The Modi government has indeed passed bills that raise the penalties for the concealment of foreign income and beef-up the handling of benami properties and we have to see what effect they have. But it’s not clear that income disclosure schemes even work, leaving aside the obvious unfairness of giving tax criminals a break while the rest of us cough up our cash. A similar scheme in 1997 resulted in close to half a million persons declaring Rs 33,695 crores of previously undisclosed income, equal to Rs 85,153 crore in current rupees and a third higher than the Modi government’s bounty. I think we can all agree that it didn’t make much of a dent in India’s black money problem.
What about black money transferred outside of India, which the Washington DC-based Global Financial Integrity estimates averaged US$51 billion per year between 2004 and 2013 (some of which likely returned as foreign investment via “round tripping”)? In his demonetisation announcement, Modi referred to “agreements with many countries, including the USA… to add provisions for sharing banking information” that could help make international tax evasion more difficult.
A process has been underway since the 2009 G20 summits in London and Pittsburgh to improve transparency in international financial transactions. This has translated into an effort to include banking information in both existing and proposed Double Taxation Avoidance Agreements (DTAA) that India has (currently with 95 countries), and to reach Tax Information Exchange Agreements with countries that India doesn’t have a DTAA with, mostly tax havens such as the Bahamas, British Virgin Islands etc.

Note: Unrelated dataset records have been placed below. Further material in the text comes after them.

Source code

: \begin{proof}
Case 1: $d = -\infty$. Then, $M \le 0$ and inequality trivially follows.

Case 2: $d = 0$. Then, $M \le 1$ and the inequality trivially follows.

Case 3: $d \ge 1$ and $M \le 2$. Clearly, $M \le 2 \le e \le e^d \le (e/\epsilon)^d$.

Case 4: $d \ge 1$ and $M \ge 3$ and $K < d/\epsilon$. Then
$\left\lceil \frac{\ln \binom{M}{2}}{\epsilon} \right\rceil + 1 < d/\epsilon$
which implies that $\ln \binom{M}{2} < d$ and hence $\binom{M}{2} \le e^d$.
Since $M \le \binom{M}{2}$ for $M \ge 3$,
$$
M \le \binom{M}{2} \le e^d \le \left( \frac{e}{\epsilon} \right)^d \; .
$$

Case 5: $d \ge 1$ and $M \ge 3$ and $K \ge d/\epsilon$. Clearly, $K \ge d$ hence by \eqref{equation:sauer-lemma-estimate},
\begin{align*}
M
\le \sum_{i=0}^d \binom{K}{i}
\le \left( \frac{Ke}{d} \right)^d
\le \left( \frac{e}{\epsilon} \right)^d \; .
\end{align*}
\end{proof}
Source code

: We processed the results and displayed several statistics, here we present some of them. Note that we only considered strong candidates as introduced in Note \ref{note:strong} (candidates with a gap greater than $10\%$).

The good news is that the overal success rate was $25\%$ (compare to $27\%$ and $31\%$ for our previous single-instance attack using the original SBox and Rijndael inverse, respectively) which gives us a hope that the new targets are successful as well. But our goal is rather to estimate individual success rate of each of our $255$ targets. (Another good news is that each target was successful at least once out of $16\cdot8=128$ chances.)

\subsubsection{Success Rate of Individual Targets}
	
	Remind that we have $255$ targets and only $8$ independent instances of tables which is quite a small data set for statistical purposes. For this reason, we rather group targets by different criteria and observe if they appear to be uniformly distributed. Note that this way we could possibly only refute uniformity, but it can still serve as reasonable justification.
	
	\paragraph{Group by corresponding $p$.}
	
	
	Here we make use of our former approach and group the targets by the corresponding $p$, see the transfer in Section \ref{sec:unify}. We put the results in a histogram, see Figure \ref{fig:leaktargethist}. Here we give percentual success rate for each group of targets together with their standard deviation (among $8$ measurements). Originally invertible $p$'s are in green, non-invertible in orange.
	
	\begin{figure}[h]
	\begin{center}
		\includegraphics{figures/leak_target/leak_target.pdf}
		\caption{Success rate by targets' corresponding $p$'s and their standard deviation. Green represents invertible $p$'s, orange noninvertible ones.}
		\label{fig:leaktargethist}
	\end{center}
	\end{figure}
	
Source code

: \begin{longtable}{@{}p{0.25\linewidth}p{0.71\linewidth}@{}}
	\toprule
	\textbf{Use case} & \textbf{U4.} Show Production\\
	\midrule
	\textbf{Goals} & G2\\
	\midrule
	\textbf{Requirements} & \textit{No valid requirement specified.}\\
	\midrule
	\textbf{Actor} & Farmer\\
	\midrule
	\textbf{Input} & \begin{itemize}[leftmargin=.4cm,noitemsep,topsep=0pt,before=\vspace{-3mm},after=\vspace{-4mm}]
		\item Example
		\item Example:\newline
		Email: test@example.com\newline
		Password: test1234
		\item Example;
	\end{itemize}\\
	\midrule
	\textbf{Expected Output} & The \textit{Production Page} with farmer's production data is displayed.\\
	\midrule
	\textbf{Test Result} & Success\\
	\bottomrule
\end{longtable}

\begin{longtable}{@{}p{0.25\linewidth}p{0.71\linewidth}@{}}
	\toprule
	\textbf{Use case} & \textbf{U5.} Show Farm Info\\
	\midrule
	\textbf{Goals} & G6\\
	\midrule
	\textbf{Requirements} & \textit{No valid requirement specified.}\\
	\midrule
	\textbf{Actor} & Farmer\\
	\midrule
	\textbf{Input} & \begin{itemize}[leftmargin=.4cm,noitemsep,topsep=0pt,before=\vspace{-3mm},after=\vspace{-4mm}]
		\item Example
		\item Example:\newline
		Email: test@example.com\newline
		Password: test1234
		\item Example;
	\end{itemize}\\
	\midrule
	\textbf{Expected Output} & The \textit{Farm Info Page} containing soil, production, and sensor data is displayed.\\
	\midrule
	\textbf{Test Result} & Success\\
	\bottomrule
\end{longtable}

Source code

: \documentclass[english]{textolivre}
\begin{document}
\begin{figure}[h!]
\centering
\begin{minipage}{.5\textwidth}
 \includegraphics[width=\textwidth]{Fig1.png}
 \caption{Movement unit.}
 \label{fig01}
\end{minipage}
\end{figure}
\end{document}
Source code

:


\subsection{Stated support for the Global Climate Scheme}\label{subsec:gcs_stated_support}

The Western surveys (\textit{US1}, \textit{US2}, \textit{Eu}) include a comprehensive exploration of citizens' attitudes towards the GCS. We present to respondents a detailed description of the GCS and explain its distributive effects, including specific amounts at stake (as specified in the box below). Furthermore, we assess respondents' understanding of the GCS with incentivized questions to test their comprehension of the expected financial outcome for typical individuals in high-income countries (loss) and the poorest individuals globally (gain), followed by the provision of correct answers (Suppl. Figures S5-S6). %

The table below shows that the UPA accounts for much of the progress so far, although this could change over time; the Modi government is currently negotiating another 53 DTAAs.
That doesn’t mean that the Modi government has been lagging: in May 2016 it finalised an important DTAA renegotiation with Mauritius, the island nation that has been the source of a third of all FDI inflows since April 2000, and is believed to be the main gateway for round-tripping. India will impose a capital gains tax of half the Indian rate on investments from Mauritius starting from April 2017, and the full rate from April 2019. A similar agreement with Singapore, the second largest source of FDI into India (16% of the total), is in the pipeline. The idea is to remove one incentive for round-tripping: saving on capital gains tax.
There is also a broader multilateral effort under the OECD umbrella to facilitate the automatic sharing of taxation-related information. It began with the Convention on Mutual Administrative Assistance in Tax Matters, that India joined in 2012 and now covers 106 countries and jurisdictions. India (under the UPA) became one of 47 countries to sign the Declaration on Automatic Exchange of Information in Tax Matters in May 2014, which led to the establishment of the OECD-led Global Forum on Transparency and Exchange of Information for Tax Purposes that is now at the core of international data sharing. In June 2015, the Modi government took another step forward by signing the Multilateral Competent Authority Agreement on Automatic Exchange of Information, under which 54 countries including India will start automatically sharing financial data from September 2017.
In summary, there has been a robust G20-supported process underway for several years to bring transparency to international financial information, which Modi certainly didn’t start, and had little choice but to go along with.
The bottomline: Modi’s demonetisation drive marks an ambitious break from past practice. But his claim that previous BJP policies have brought in an unprecedented amount of money is just a jumla.